Laundresses by Alex Street
Back row, 2nd and 3rd from the
left - Alice Capon and Daisy Thorpe
Front row, 2nd and 4th from
the left - Mrs Charlotte Thorpe and Mrs Finch
Laundresses - Alex Streeet
As for the many long gardens, before the war and way beyond, working men's wages were far from adequate to feed his family correctly. Therefore, most country houses and cottages had long gardens in order to grow as much fruit and vegetable as possible to help them through the winters. Most would keep hens, ducks and geese for eggs, and many would have ferrets to hunt rabbits for additional meat for the table - times were very hard and almost unimaginable in this day and age. We don't realize how well off we are.
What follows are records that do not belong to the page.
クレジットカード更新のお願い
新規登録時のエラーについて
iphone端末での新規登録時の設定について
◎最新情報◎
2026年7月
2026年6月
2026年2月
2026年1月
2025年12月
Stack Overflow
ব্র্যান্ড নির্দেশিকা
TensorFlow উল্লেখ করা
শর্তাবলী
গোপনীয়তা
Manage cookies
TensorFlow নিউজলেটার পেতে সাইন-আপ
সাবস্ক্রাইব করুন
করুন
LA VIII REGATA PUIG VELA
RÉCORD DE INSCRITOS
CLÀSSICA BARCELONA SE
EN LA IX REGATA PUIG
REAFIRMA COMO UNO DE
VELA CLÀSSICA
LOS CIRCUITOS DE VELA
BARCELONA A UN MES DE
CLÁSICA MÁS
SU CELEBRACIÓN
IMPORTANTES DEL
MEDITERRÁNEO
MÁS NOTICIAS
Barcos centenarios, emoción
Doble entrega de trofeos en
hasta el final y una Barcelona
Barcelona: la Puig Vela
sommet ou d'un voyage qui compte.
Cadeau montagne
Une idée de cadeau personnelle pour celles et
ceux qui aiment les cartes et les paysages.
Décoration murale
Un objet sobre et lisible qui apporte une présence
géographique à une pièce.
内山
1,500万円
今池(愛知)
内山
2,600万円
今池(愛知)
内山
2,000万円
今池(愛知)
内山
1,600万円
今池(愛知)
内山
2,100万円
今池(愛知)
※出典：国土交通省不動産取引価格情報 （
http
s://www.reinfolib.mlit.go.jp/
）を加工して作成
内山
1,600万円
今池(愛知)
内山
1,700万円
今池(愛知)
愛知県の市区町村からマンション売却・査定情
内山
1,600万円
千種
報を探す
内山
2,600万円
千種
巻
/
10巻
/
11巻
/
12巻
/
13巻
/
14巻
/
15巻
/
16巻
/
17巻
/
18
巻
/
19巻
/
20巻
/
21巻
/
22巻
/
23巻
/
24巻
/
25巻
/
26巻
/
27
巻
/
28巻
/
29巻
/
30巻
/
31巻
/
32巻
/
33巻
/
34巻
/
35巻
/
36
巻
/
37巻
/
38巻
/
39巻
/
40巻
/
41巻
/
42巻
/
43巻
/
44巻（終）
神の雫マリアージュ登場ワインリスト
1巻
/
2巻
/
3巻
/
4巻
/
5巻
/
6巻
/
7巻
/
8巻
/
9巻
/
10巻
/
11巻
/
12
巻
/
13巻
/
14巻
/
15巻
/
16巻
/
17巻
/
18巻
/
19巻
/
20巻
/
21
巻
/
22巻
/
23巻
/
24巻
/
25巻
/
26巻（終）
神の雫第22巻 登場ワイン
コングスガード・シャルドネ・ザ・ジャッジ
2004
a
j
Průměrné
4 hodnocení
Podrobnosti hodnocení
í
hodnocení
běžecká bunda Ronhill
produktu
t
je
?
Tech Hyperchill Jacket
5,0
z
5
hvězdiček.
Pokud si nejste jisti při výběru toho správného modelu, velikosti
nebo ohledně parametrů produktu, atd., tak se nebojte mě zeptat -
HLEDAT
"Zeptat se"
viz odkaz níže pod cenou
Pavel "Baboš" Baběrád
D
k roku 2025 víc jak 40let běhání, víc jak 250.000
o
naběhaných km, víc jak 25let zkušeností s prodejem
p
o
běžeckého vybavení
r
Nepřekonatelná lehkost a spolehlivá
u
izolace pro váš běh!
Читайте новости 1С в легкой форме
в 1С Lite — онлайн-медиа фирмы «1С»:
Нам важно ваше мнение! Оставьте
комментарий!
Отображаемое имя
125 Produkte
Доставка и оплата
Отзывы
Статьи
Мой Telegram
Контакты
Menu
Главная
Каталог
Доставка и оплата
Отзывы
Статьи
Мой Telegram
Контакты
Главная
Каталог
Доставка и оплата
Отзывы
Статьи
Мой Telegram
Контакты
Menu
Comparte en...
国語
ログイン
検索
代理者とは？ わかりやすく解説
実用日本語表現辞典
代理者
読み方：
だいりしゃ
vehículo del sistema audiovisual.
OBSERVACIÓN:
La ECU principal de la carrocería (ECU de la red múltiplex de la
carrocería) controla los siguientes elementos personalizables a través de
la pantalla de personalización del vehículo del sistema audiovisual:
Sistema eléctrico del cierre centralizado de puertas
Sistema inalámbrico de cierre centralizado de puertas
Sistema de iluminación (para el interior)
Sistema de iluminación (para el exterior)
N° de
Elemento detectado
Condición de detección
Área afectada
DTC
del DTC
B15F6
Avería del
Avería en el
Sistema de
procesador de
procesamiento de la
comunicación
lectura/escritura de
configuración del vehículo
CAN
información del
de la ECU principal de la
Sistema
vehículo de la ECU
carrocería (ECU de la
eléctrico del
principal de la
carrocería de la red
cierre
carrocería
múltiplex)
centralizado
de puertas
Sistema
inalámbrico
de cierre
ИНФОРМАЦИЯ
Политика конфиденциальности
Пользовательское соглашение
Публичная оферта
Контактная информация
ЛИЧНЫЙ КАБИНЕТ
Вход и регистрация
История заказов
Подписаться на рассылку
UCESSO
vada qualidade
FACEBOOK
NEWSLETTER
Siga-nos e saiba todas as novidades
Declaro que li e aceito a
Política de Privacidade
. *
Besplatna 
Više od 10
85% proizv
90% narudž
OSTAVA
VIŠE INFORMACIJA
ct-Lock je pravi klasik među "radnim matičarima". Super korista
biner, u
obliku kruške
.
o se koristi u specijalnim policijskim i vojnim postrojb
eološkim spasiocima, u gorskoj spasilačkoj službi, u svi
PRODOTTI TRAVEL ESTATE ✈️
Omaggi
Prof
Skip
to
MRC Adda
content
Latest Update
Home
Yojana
Because of the long gardens, washing lines would extend from end to end so that the womenfolk could take in laundry from the big houses, the toffs! - in order to raise a little more money to support their families! Scrubbing boards and tin-baths would abound, buckets to haul water up from the wells, and huge coppers in the outhouse to boil their 'Whites' until they were like snow! There were washing lines out by the Borough bridge on the common land, (now commandeered by subsequent landowners) These were for common use and would look like a ship on the river, as the sheets blew in the wind through the week! I suppose this laundry work gradually faded away when the electricity and mains water arrived in the village and washing machines took over, especially after the war. Few today realise how hard the ladies worked to earn a few extra shillings for their families, they worked from dawn to dusk, washing, ironing, cooking for big families, slavery was not confined to America!